Artikel:
__________________________________________________
Enam laskar FPI yang menjadi korban Kasus KM50.//foto: istimewa
JAKARTA. Pewartasatu.com – Pakar hukum yang juga Presiden Asosiasi Ahli Pidana Indonesia (AAPI), Dr.Muhammad Taufiq SH, MH menyatakan, saatnya kasus unlawful killing Laskar FPI Km 50 ( kasus KM50) yang terjadi 2020 lalu diangkat kembali atau direaktualisasi.
“Dilakukan penyidikan baru, dengan bukti-bukti baru, yang bukan tidak mungkin nanti juga dengan para tersangka baru,” kata Muhammad Taufiq melalui channel youtube Refly Harun yang dikutip Pewartsatu.com, Rabu 9 November 2022.
Taufiq mendasari pernyataannya pada tiga catatan atau fenomena yang muncul belakangan ini yang bersentuhan langsung dengan kasus KM 50, yang menurut Refly, perlu digarisbawahi dan mendapat perhatian.
Pertama, adalah keberadaan figur Acay alias Ari Cahya Nugraha, seorang perwira polisi yang disebut-sebut oleh Jaksa Penuntut Umum dalam kasus Ferdy Sambo sebagai Tim CCTV kasus Km 50.
Kedua, ditemukannnya sebuah mobil (bangkai mobil) yang erat kaitannya dengan kasus KM 50. Dari sini, menurut Refly, mungkin jejak-jejak yang ada di mobil ini bisa memberi petunjuk tentang fakta-fakta sesungguhnya kasus KM 50.
Yang menarik adalah yang ketiga, yaitu terkait keberadaan Komnas HAM yang menurut seorang aktivis, Marwan Batubara, belum pernah melakukan penyelidikan terhadap kasus KM 50, padahal menurut undang-undang, melakukan penyelidikan menjadi tugas lembaga ini.
__________________________________________________
Cuplikan Data:
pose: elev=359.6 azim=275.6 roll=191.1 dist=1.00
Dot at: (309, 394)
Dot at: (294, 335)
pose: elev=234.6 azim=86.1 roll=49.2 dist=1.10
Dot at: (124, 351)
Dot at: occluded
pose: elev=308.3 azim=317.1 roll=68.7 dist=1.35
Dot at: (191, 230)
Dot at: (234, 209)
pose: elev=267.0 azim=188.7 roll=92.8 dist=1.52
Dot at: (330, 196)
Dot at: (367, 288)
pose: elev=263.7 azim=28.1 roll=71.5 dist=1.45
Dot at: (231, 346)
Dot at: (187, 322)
__________________________________________________
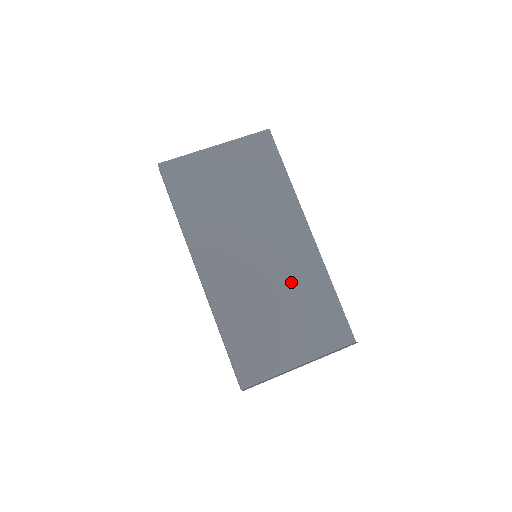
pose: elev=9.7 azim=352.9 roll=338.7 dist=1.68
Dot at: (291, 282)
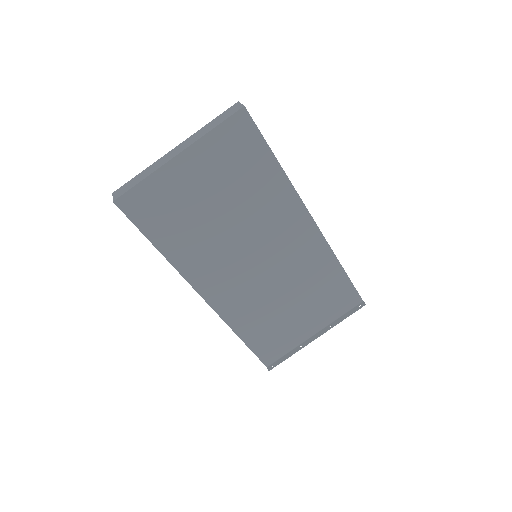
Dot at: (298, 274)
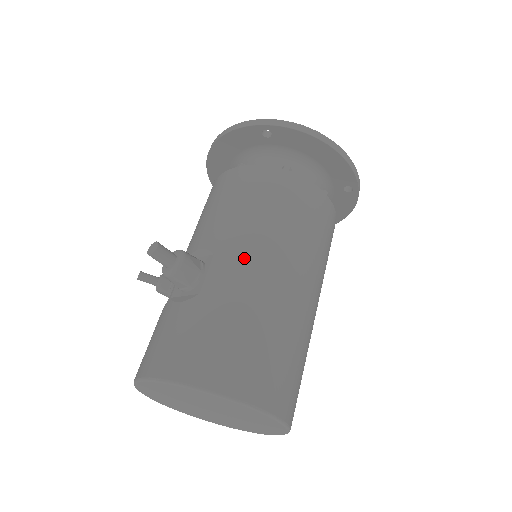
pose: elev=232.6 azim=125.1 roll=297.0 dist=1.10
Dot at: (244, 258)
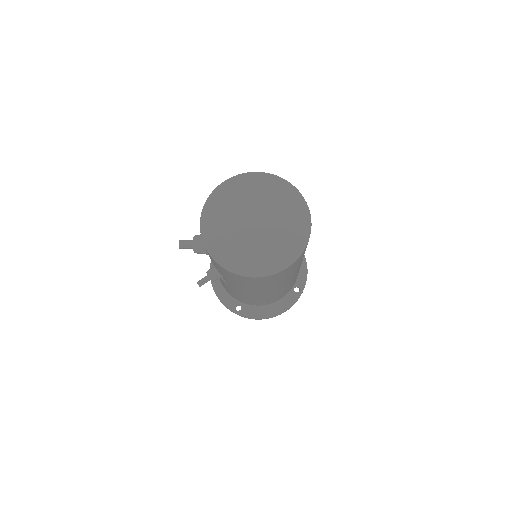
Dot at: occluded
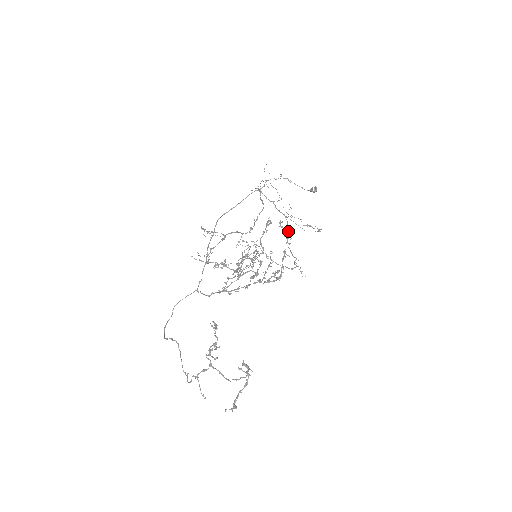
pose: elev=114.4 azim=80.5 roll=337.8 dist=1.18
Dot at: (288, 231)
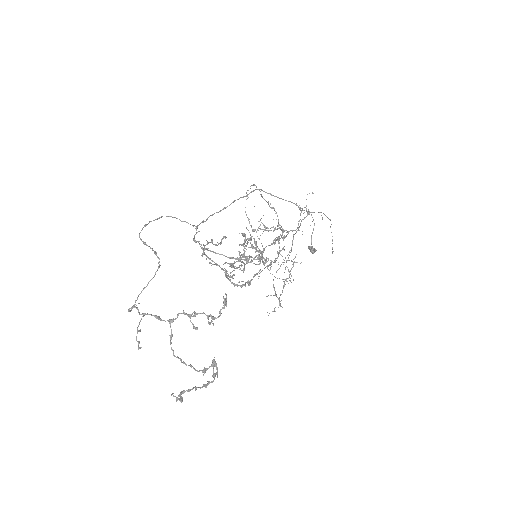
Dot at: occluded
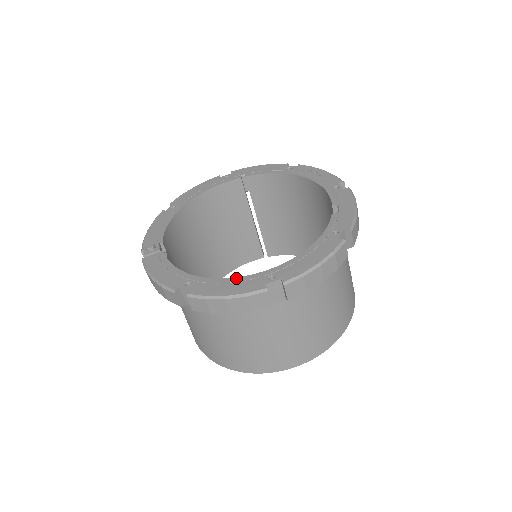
__________________________________________________
Tugas 1:
Tuliskan kembali tanpa perubahan bagian artikel tentang kasus KM50, seluruhnya mulai dari "Taufiq mendasari pernyataannya" hingga "CCTV kasus Km 50.".
Tugas 2:
Sajikan baris-baris catatan sebagai tabel Markdown dengan kolom Nomor dan Baris Catatan, seluruhnya dari baris yang memuat "pose: elev=359.6 azim=275.6" hingga baris yang memuat "Dot at: (367, 288)", kedua baris itu termasuk. Lewati baris kosong.

Hasil Latihan 1:
Taufiq mendasari pernyataannya pada tiga catatan atau fenomena yang muncul belakangan ini yang bersentuhan langsung dengan kasus KM 50, yang menurut Refly, perlu digarisbawahi dan mendapat perhatian.
Pertama, adalah keberadaan figur Acay alias Ari Cahya Nugraha, seorang perwira polisi yang disebut-sebut oleh Jaksa Penuntut Umum dalam kasus Ferdy Sambo sebagai Tim CCTV kasus Km 50.

Hasil Latihan 2:
| Nomor | Baris Catatan |
|---|---|
| 1 | pose: elev=359.6 azim=275.6 roll=191.1 dist=1.00 |
| 2 | Dot at: (309, 394) |
| 3 | Dot at: (294, 335) |
| 4 | pose: elev=234.6 azim=86.1 roll=49.2 dist=1.10 |
| 5 | Dot at: (124, 351) |
| 6 | Dot at: occluded |
| 7 | pose: elev=308.3 azim=317.1 roll=68.7 dist=1.35 |
| 8 | Dot at: (191, 230) |
| 9 | Dot at: (234, 209) |
| 10 | pose: elev=267.0 azim=188.7 roll=92.8 dist=1.52 |
| 11 | Dot at: (330, 196) |
| 12 | Dot at: (367, 288) |